YA Inspiration

I formally state here that I co-opted this blog topic from fellow author Nova Ren Suma. You can find her original post here at her blog Like me, she started as a middle grade witer and then found herself writing YA. Not only do I now write YA but it’s what I’m reading too. I always have but I find myself buying and borrowing almost all teen fiction these days. Why? Because it’s on the whole well-written, often of the fantasy genre which I love, and perhaps because the characters are at a stage in their life when they are forming opinions and experiencing big emotions for the first time, I find the literature gripping and engrossing. First love, tragedy, sex, death. Big human experiences but by the time we are adults most of us have lived through these events and are somewhat jaded. I know it’s hard to accept but it’s true. When we are younger, we are transported, staggered by the realization that the person we adore, also adores us. We kiss until our lips are bruised and tinged blue. We hold hands until our palms are sticky and warm. We feel things intensely. As adults, everything is seen through the slight haze of prior experience. The emotions are not surface, immediate, exhilarating and NEW. That’s why I love YA. It’s like the first time for everything. Writing YA encourages me to delve into my feelings, my memories, my attitudes– and reading it, gives me a thrill. So, here are some wonderfully written passages from various YA books I’ve read recently:

It was a very pale fire, almost colorless , as if water had learned how to burn. Liannan rose from the high flame the color of a fountain with her head bowed, like a goddess rising from the sea. The fire settled over the circle, lapping gently as the sea at low tide around them, and she stood before Nick and lifted her face to his. (THE DEMON’S LEXICON by Sarah Rees Brennan).

But back to the best day of my life, Disney, and my near-death experience. I know what you’re thinking: WTF? Who dies at Disney World? It’s full of spinning teacups and magical princesses and big-assed chipmunks walking around waving like it’s absolutley normal for jumbo-sized stuffed animals to come to life and pose for photo ops. Like, seriously. (GOING BOVINE by Libba Bray).

They found the gate open. Dry leaves blew across a small courtyard lined with doors. These, too, were open, showing small nuns’ cells with little in them except bedding. At the far end was a chapel. A table was covered with a cloth and a pewter cross. A single window was made of small panes of glass fastened together by lead strips. The panes were milky white except for one in the middle, a triangular shard of ruby red. It hung in the middle like a drop of blood, and the sun shone through it with a glory that made Jack catch his breath. (THE ISLANDS OF THE BLESSED by Nancy Farmer).

They had no TV but knew hundreds of songs—all of them in a language that Kizzy’s teachers had never even heard of—and they sat on rickety chairs in the yard and sang them together, their voices as plaintive as wolves’, howling at the moon. There were lots of hairy, blue-eyed uncles strumming old, beautiful guitars, and stout aunts who dried flowers to smoke in their pipes. Cousins were numerous. Small and swift, they were always aswirl in the women’s skirts or dodging the goat like wee, shrill matadors. (LIPS TOUCH THREE TIMES by Laini Taylor).

Deryn looked up and saw the medusa’s’ body alight with the sunrise, pulsing veins and arteries running like iridescent ivy through its translucent flesh.

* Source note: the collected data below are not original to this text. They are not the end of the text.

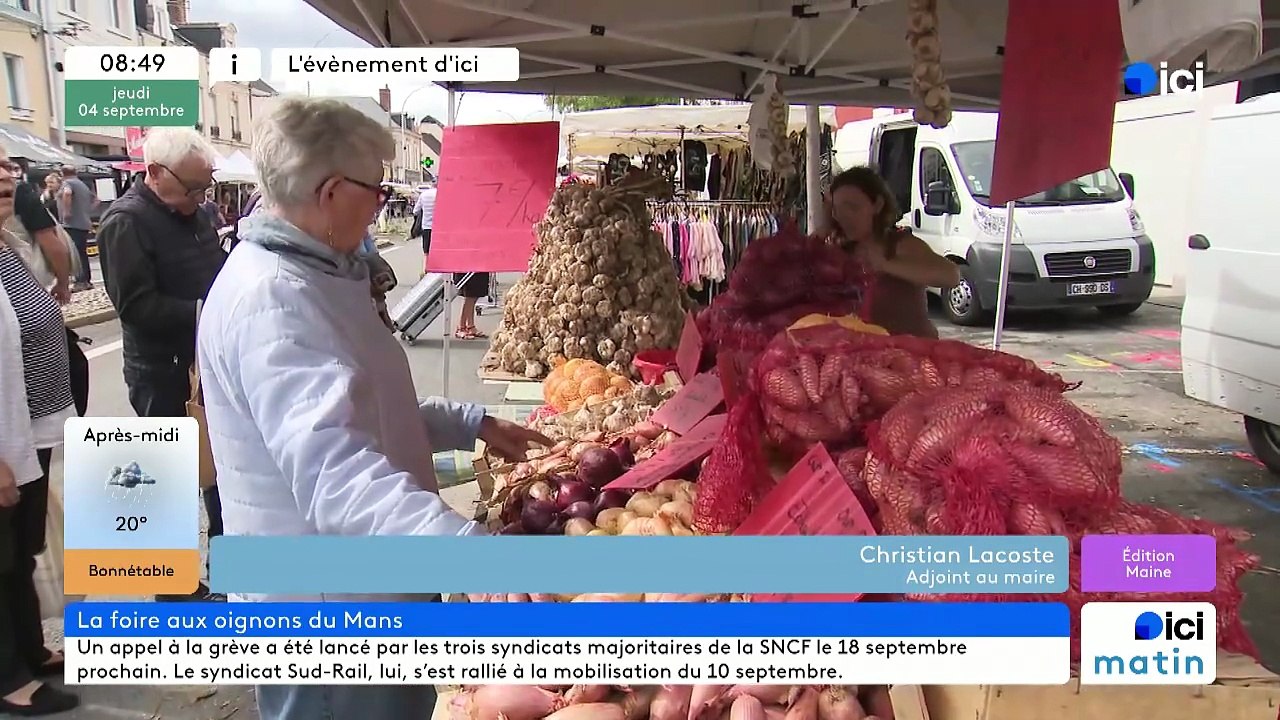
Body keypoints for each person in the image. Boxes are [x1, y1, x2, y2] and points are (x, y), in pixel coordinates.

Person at [197, 97, 551, 720]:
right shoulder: (274, 299)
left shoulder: (316, 274)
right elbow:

The tentacles drifted in the soft breezes around her, capturing pollen and insects and sucking them into the stomach sack above. (LEVIATHAN by Scott Westerfeld).

When I wake up, the other side of the bed is cold. My fingers stretch out, seeking Prim’s warmth but finding only the rough canvas cover of the mattress. She must have had bad dreams and climbed in with our mother Of course, she did. This is the day of the reaping. (THE HUNGER GAMES by Suzanne Collins).

My mother used to tell me about the ocean. She said there was a place were there was nothing but water as far as you could see and that it was always moving, rushing towards you and then away. She once showed me a picture that she said was my great-great-grandmother standing in the ocean as a child. It has been years since. and the picture was lost to fire long ago, but I remember it, faded and worn. A little girl surrounded by nothingness. (THE FOREST OF HANDS AND TEETH by Carrie Ryan).

I was born with a light covering of fur. After three days it has all fallen off, but the damage was done. My mother stopped trusting my father because it was a family condition he had not told her about. One of many omissions and lies. My father is a liar and so am I. But I am going to stop. I have to stop. I will tell you my story and I will tell it straight. No lies. No omissions. That’s my promise. This time I truly mean it. (LIAR by Justine Larbalestier).